● Work instructions:
Update the entries below by replacing every occurrence of "Haval" with "Chery", and keep all other text unchanged. Leave the pictures out of your answer.

● Information given:
------------------------------------------------

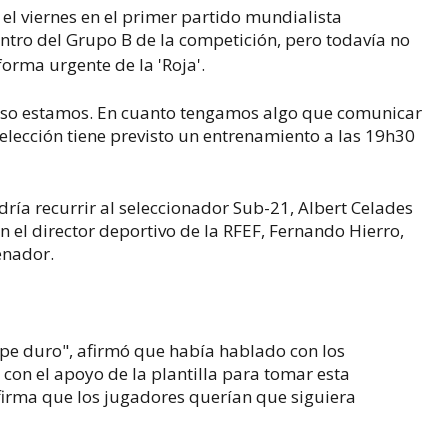
o el viernes en el primer partido mundialista
entro del Grupo B de la competición, pero todavía no
forma urgente de la 'Roja'.
 eso estamos. En cuanto tengamos algo que comunicar
selección tiene previsto un entrenamiento a las 19h30
ría recurrir al seleccionador Sub-21, Albert Celades
n el director deportivo de la RFEF, Fernando Hierro,
enador.
lpe duro", afirmó que había hablado con los
ó con el apoyo de la plantilla para tomar esta
firma que los jugadores querían que siguiera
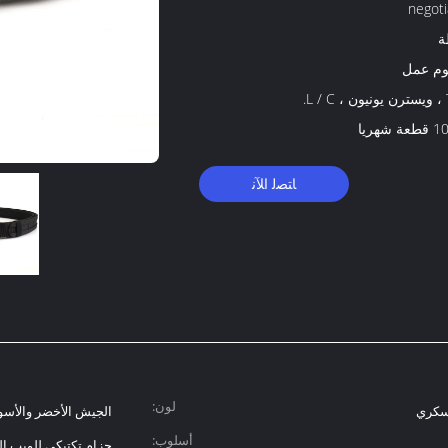
negoti
ة
L.
 شهريا
ﺎﺘﺼﻟ ﺍﻶﻧ
لون:
عسكري
الجيش الأخضر والأسود
أسلوب:
حزام تكتيكي للويب ال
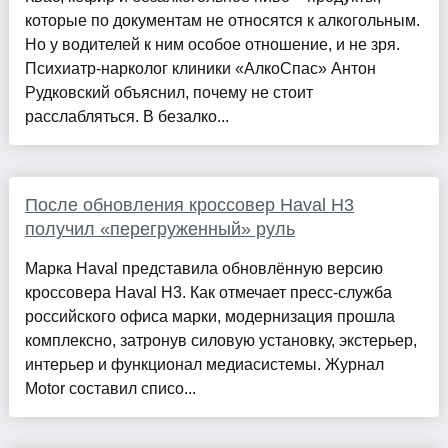
которые по документам не относятся к алкогольным.
Но у водителей к ним особое отношение, и не зря.
Психиатр-нарколог клиники «АлкоСпас» Антон
Рудковский объяснил, почему не стоит
расслабляться. В безалко...
После обновления кроссовер Haval H3
получил «перегруженный» руль
Марка Haval представила обновлённую версию
кроссовера Haval H3. Как отмечает пресс-служба
российского офиса марки, модернизация прошла
комплексно, затронув силовую установку, экстерьер,
интерьер и функционал медиасистемы. Журнал
Motor составил списо...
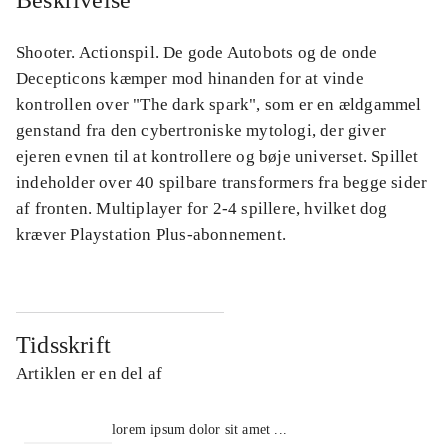
Beskrivelse
Shooter. Actionspil. De gode Autobots og de onde
Decepticons kæmper mod hinanden for at vinde
kontrollen over "The dark spark", som er en ældgammel
genstand fra den cybertroniske mytologi, der giver
ejeren evnen til at kontrollere og bøje universet. Spillet
indeholder over 40 spilbare transformers fra begge sider
af fronten. Multiplayer for 2-4 spillere, hvilket dog
kræver Playstation Plus-abonnement.
Tidsskrift
Artiklen er en del af
lorem ipsum dolor sit amet ...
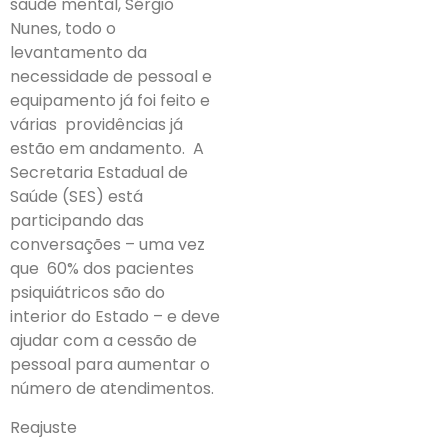
saúde mental, Sérgio
Nunes, todo o
levantamento da
necessidade de pessoal e
equipamento já foi feito e
várias providências já
estão em andamento. A
Secretaria Estadual de
Saúde (SES) está
participando das
conversações – uma vez
que 60% dos pacientes
psiquiátricos são do
interior do Estado – e deve
ajudar com a cessão de
pessoal para aumentar o
número de atendimentos.
Reajuste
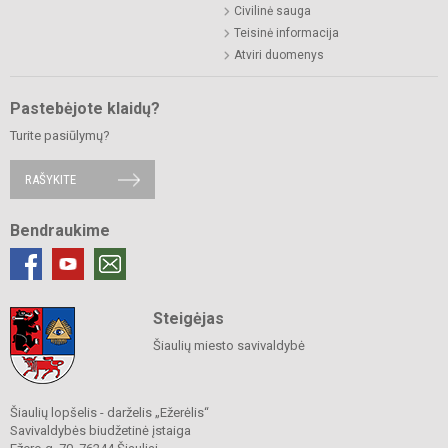
Civilinė sauga
Teisinė informacija
Atviri duomenys
Pastebėjote klaidų?
Turite pasiūlymų?
RAŠYKITE
Bendraukime
Steigėjas
Šiaulių miesto savivaldybė
Šiaulių lopšelis - darželis „Ežerėlis“
Savivaldybės biudžetinė įstaiga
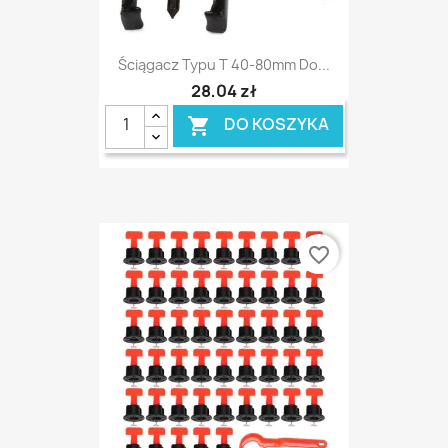
Ściągacz Typu T 40-80mm Do...
28,04 zł
DO KOSZYKA

favorite_border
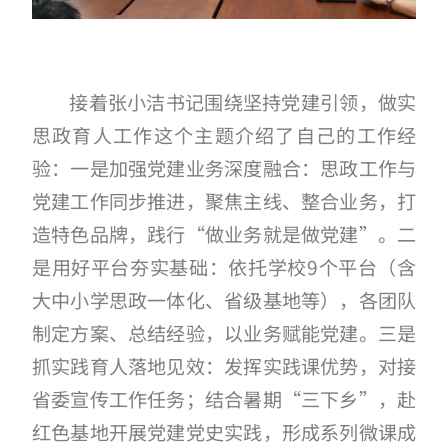
接着张小洁书记围绕坚持党建引领，做实
思政育人工作这个主题介绍了自己的工作经
验：一是加强
党建业务深度融合：思政工作与
党建工作同步推进，聚焦主线、整合业务，打
造特色品牌，践行
“做业务就是做党建”。
二
是
用好平台夯实基础：依托学校
9个平台（含
大中小学思政一体化、省级基地等），各团队
制定方案、总结经验，以业务赋能党建。三是
抓
实践育人落地见效：发挥实践课优势，对接
省委宣传工作任务；结合暑期
“三下乡”，赴
红色基地开展党建党史实践，形成系列微课成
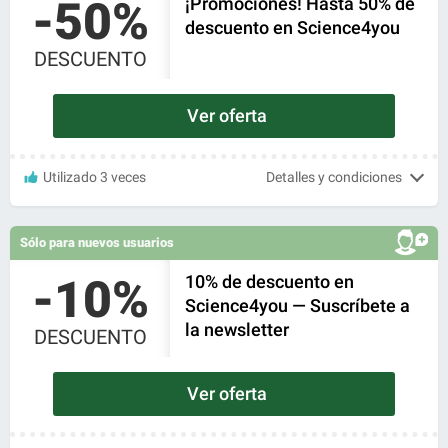
-50%
¡Promociones! Hasta 50% de
descuento en Science4you
DESCUENTO
Ver oferta
Utilizado 3 veces
Detalles y condiciones
Sólo para nuevos usuarios
-10%
10% de descuento en
Science4you — Suscríbete a
la newsletter
DESCUENTO
Ver oferta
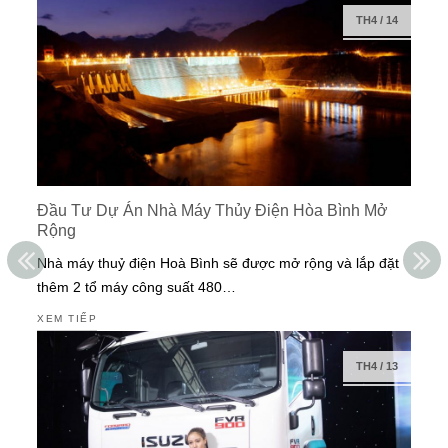
TH4
/
14
Đầu Tư Dự Án Nhà Máy Thủy Điện Hòa Bình Mở
Rộng
Nhà máy thuỷ điện Hoà Bình sẽ được mở rộng và lắp đặt
thêm 2 tổ máy công suất 480…
XEM TIẾP
TH4
/
13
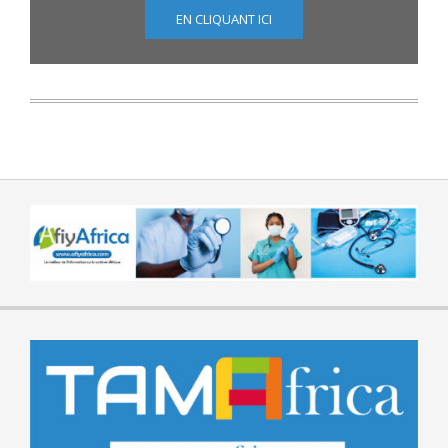
EN CLIQUANT ICI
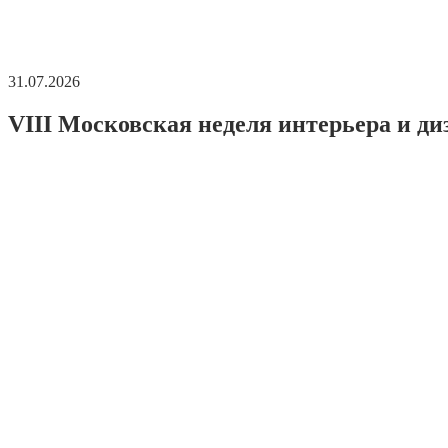
31.07.2026
VIII Московская неделя интерьера и ди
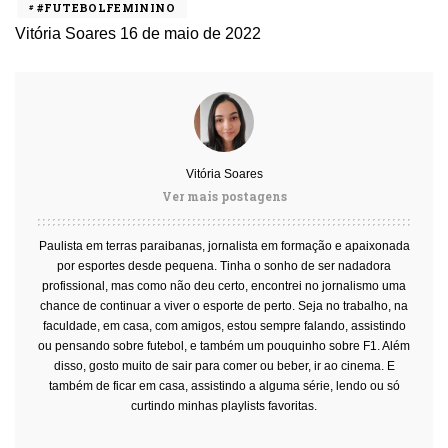
#FUTEBOLFEMININO
Vitória Soares
16 de maio de 2022
Vitória Soares
Ver mais postagens
Paulista em terras paraibanas, jornalista em formação e apaixonada
por esportes desde pequena. Tinha o sonho de ser nadadora
profissional, mas como não deu certo, encontrei no jornalismo uma
chance de continuar a viver o esporte de perto. Seja no trabalho, na
faculdade, em casa, com amigos, estou sempre falando, assistindo
ou pensando sobre futebol, e também um pouquinho sobre F1. Além
disso, gosto muito de sair para comer ou beber, ir ao cinema. E
também de ficar em casa, assistindo a alguma série, lendo ou só
curtindo minhas playlists favoritas.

------------------------------------------------

● Solution to this problem:
o el viernes en el primer partido mundialista
entro del Grupo B de la competición, pero todavía no
forma urgente de la 'Roja'.
 eso estamos. En cuanto tengamos algo que comunicar
selección tiene previsto un entrenamiento a las 19h30
ría recurrir al seleccionador Sub-21, Albert Celades
n el director deportivo de la RFEF, Fernando Hierro,
enador.
lpe duro", afirmó que había hablado con los
ó con el apoyo de la plantilla para tomar esta
firma que los jugadores querían que siguiera
negoti
ة
L.
 شهريا
ﺎﺘﺼﻟ ﺍﻶﻧ
لون:
عسكري
الجيش الأخضر والأسود
أسلوب:
حزام تكتيكي للويب ال
которые по документам не относятся к алкогольным.
Но у водителей к ним особое отношение, и не зря.
Психиатр-нарколог клиники «АлкоСпас» Антон
Рудковский объяснил, почему не стоит
расслабляться. В безалко...
После обновления кроссовер Chery H3
получил «перегруженный» руль
Марка Chery представила обновлённую версию
кроссовера Chery H3. Как отмечает пресс-служба
российского офиса марки, модернизация прошла
комплексно, затронув силовую установку, экстерьер,
интерьер и функционал медиасистемы. Журнал
Motor составил списо...
Beskrivelse
Shooter. Actionspil. De gode Autobots og de onde
Decepticons kæmper mod hinanden for at vinde
kontrollen over "The dark spark", som er en ældgammel
genstand fra den cybertroniske mytologi, der giver
ejeren evnen til at kontrollere og bøje universet. Spillet
indeholder over 40 spilbare transformers fra begge sider
af fronten. Multiplayer for 2-4 spillere, hvilket dog
kræver Playstation Plus-abonnement.
Tidsskrift
Artiklen er en del af
lorem ipsum dolor sit amet ...
saúde mental, Sérgio
Nunes, todo o
levantamento da
necessidade de pessoal e
equipamento já foi feito e
várias providências já
estão em andamento. A
Secretaria Estadual de
Saúde (SES) está
participando das
conversações – uma vez
que 60% dos pacientes
psiquiátricos são do
interior do Estado – e deve
ajudar com a cessão de
pessoal para aumentar o
número de atendimentos.
Reajuste
Civilinė sauga
Teisinė informacija
Atviri duomenys
Pastebėjote klaidų?
Turite pasiūlymų?
RAŠYKITE
Bendraukime
Steigėjas
Šiaulių miesto savivaldybė
Šiaulių lopšelis - darželis „Ežerėlis“
Savivaldybės biudžetinė įstaiga
Ściągacz Typu T 40-80mm Do...
28,04 zł
DO KOSZYKA

favorite_border
接着张小洁书记围绕坚持党建引领，做实
思政育人工作这个主题介绍了自己的工作经
验：一是加强
党建业务深度融合：思政工作与
党建工作同步推进，聚焦主线、整合业务，打
造特色品牌，践行
“做业务就是做党建”。
二
是
用好平台夯实基础：依托学校
9个平台（含
大中小学思政一体化、省级基地等），各团队
制定方案、总结经验，以业务赋能党建。三是
抓
实践育人落地见效：发挥实践课优势，对接
省委宣传工作任务；结合暑期
“三下乡”，赴
红色基地开展党建党史实践，形成系列微课成
-50%
¡Promociones! Hasta 50% de
descuento en Science4you
DESCUENTO
Ver oferta
Utilizado 3 veces
Detalles y condiciones
Sólo para nuevos usuarios
-10%
10% de descuento en
Science4you — Suscríbete a
la newsletter
DESCUENTO
Ver oferta
TH4
/
14
Đầu Tư Dự Án Nhà Máy Thủy Điện Hòa Bình Mở
Rộng
Nhà máy thuỷ điện Hoà Bình sẽ được mở rộng và lắp đặt
thêm 2 tổ máy công suất 480…
XEM TIẾP
TH4
/
13
EN CLIQUANT ICI
31.07.2026
VIII Московская неделя интерьера и ди
#FUTEBOLFEMININO
Vitória Soares
16 de maio de 2022
Vitória Soares
Ver mais postagens
Paulista em terras paraibanas, jornalista em formação e apaixonada
por esportes desde pequena. Tinha o sonho de ser nadadora
profissional, mas como não deu certo, encontrei no jornalismo uma
chance de continuar a viver o esporte de perto. Seja no trabalho, na
faculdade, em casa, com amigos, estou sempre falando, assistindo
ou pensando sobre futebol, e também um pouquinho sobre F1. Além
disso, gosto muito de sair para comer ou beber, ir ao cinema. E
também de ficar em casa, assistindo a alguma série, lendo ou só
curtindo minhas playlists favoritas.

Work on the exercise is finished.